◆ Task requirements
Of all the entries below, retype only the lines from the one with "right elbow: (372, 340)" through the one with "left back paw: (198, 377)", exactly as they appear.

Data supplied below:

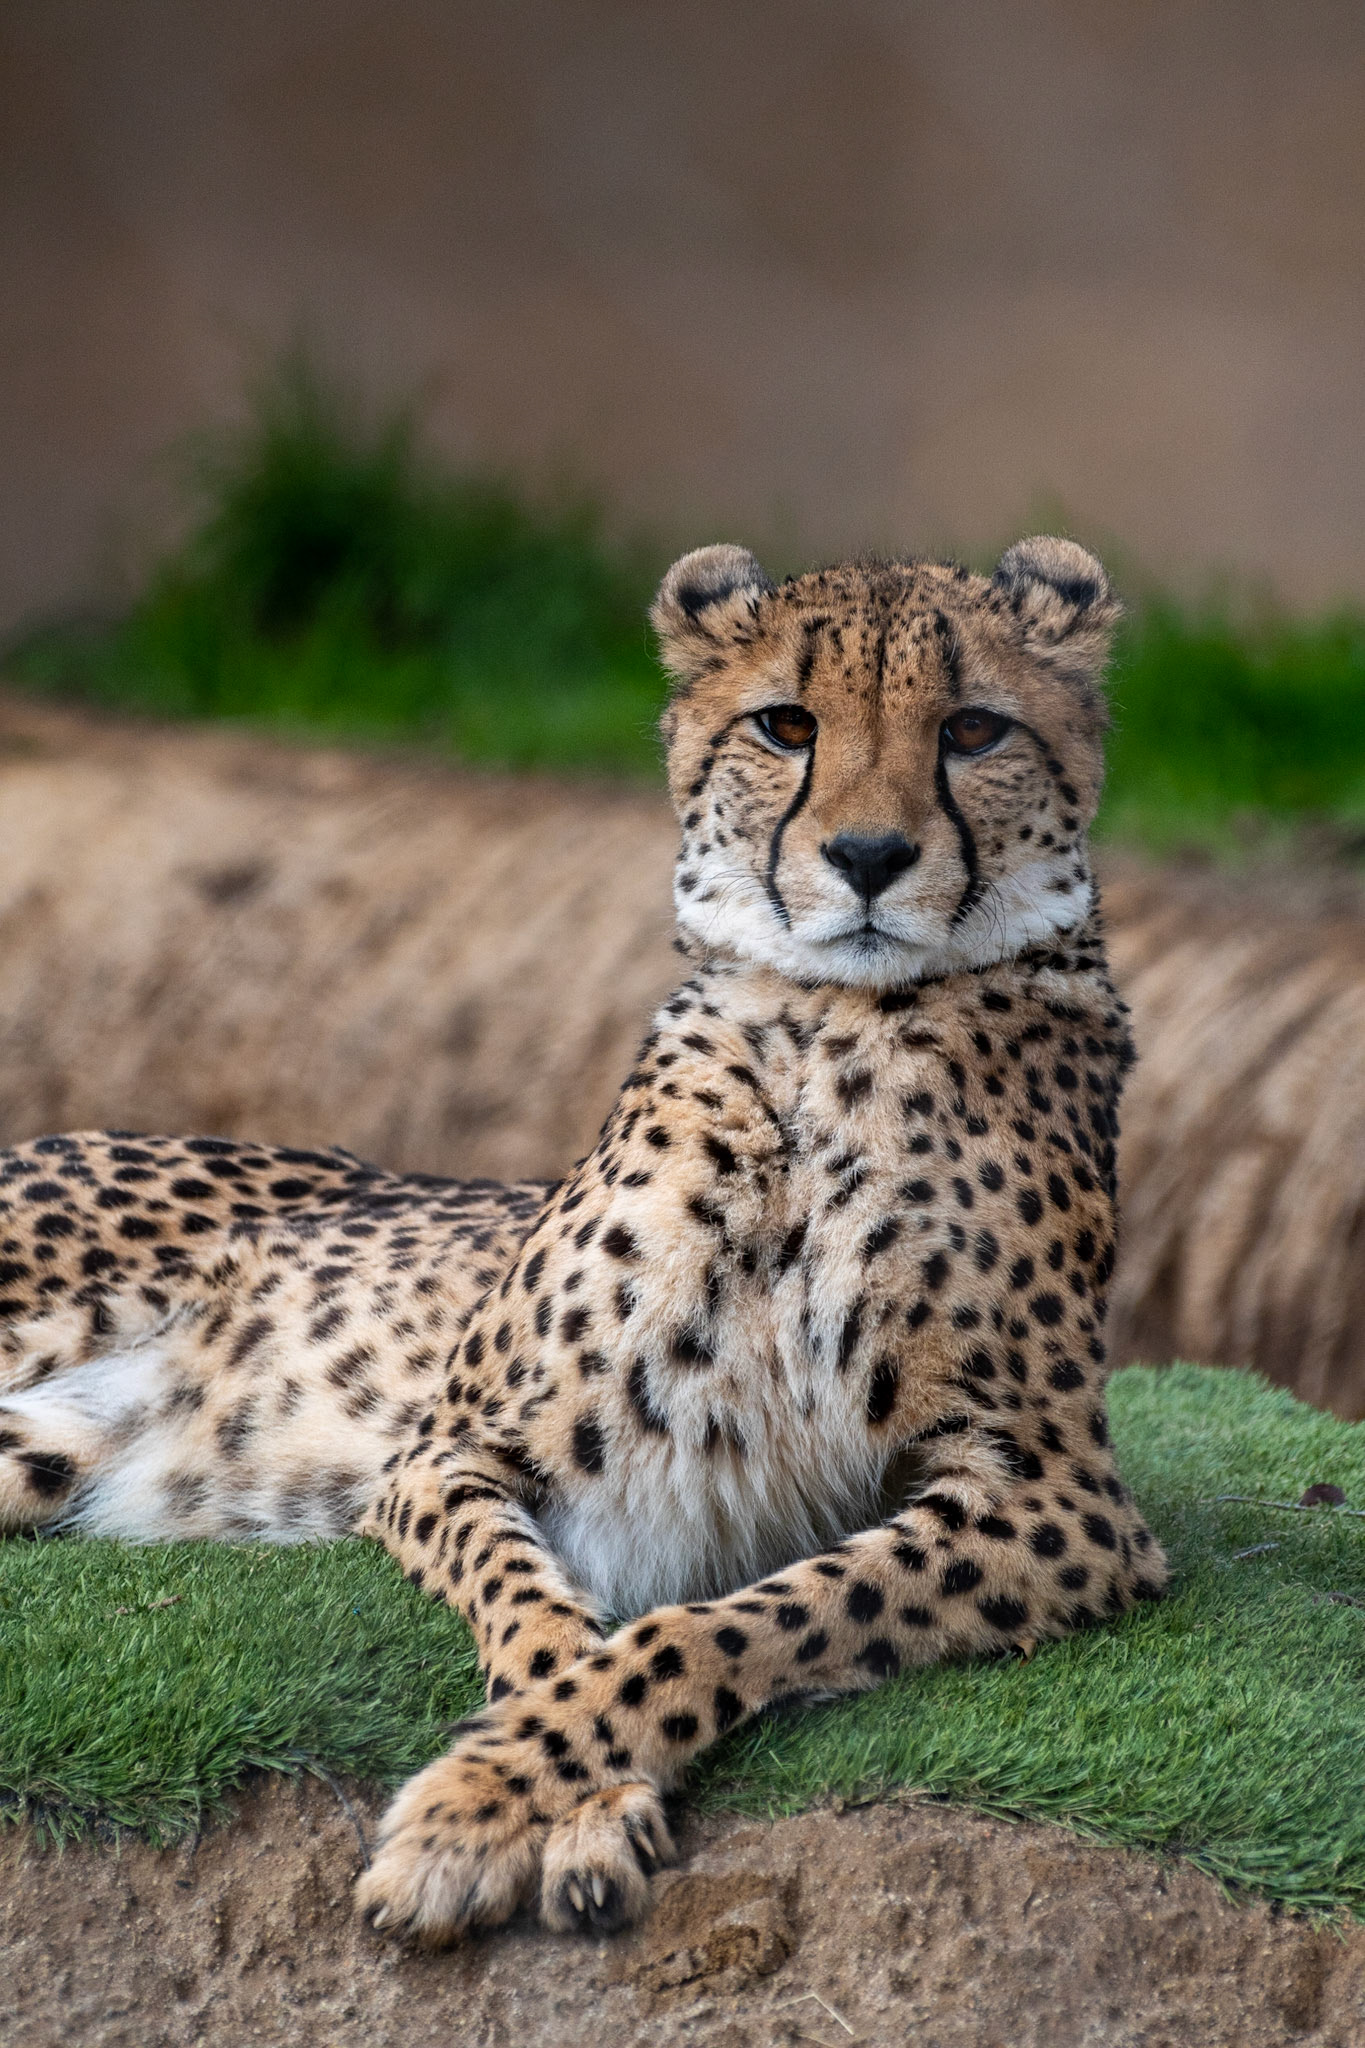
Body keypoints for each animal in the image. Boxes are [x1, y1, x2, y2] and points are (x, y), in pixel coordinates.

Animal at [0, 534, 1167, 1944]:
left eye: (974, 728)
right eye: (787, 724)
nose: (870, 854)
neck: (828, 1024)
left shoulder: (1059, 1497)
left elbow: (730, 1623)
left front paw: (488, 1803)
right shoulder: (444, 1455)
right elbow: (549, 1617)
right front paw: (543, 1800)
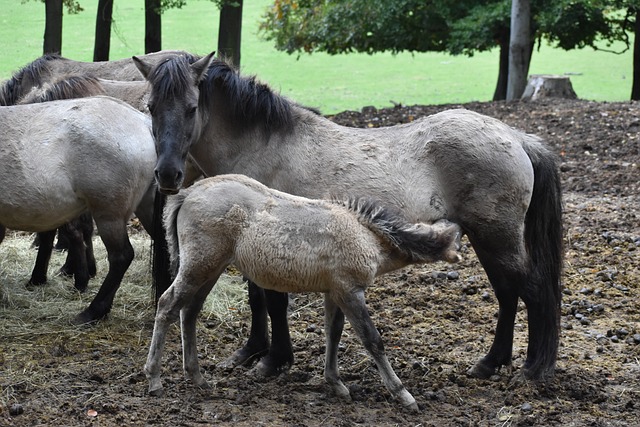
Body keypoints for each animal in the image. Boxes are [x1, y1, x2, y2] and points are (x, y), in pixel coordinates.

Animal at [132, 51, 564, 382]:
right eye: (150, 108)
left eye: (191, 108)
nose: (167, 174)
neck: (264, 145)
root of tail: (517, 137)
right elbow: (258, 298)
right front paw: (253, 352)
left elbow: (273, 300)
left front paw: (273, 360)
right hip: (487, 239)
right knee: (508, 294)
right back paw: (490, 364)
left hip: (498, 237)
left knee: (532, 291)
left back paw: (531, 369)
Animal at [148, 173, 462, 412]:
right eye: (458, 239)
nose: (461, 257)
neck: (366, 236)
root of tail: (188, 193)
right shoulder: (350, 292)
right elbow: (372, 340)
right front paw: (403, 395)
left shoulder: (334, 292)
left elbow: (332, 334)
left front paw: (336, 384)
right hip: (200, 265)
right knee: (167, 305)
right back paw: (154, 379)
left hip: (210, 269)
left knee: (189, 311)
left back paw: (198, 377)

End of Data supplied.
Data supplied below:

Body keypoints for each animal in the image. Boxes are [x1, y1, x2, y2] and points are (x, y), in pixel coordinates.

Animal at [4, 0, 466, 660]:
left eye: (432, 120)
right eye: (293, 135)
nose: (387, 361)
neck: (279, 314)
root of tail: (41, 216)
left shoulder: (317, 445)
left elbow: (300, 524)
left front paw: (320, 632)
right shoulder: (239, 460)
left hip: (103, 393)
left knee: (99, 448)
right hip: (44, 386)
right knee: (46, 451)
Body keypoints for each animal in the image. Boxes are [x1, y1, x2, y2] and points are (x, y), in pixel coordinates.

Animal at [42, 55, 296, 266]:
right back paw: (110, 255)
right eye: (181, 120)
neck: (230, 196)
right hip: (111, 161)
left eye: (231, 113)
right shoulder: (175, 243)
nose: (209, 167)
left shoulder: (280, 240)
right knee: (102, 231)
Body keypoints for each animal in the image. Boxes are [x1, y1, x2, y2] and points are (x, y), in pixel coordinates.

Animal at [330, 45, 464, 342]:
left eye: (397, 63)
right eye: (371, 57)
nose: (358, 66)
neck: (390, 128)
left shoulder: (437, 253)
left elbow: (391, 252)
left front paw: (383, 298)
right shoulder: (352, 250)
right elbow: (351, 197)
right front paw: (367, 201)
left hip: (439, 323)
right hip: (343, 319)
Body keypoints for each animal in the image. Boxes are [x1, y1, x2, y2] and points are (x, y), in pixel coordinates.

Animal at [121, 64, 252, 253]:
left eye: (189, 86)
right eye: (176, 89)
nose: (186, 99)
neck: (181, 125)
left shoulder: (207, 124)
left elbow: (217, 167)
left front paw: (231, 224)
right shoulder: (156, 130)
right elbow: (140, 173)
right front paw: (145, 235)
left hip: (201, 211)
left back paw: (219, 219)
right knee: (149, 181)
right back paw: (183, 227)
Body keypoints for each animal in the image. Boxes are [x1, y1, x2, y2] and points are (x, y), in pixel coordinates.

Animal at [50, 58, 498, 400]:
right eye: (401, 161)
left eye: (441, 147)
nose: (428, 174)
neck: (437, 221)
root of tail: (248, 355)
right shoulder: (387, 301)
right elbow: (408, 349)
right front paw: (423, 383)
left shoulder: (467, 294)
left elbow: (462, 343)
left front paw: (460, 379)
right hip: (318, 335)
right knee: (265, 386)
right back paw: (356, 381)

End of Data supplied.

◆ Task response
right elbow: (372, 340)
right front paw: (403, 395)
left shoulder: (334, 292)
left elbow: (332, 334)
left front paw: (336, 384)
right hip: (200, 265)
right knee: (167, 305)
right back paw: (154, 379)
left hip: (210, 269)
left knee: (189, 311)
left back paw: (198, 377)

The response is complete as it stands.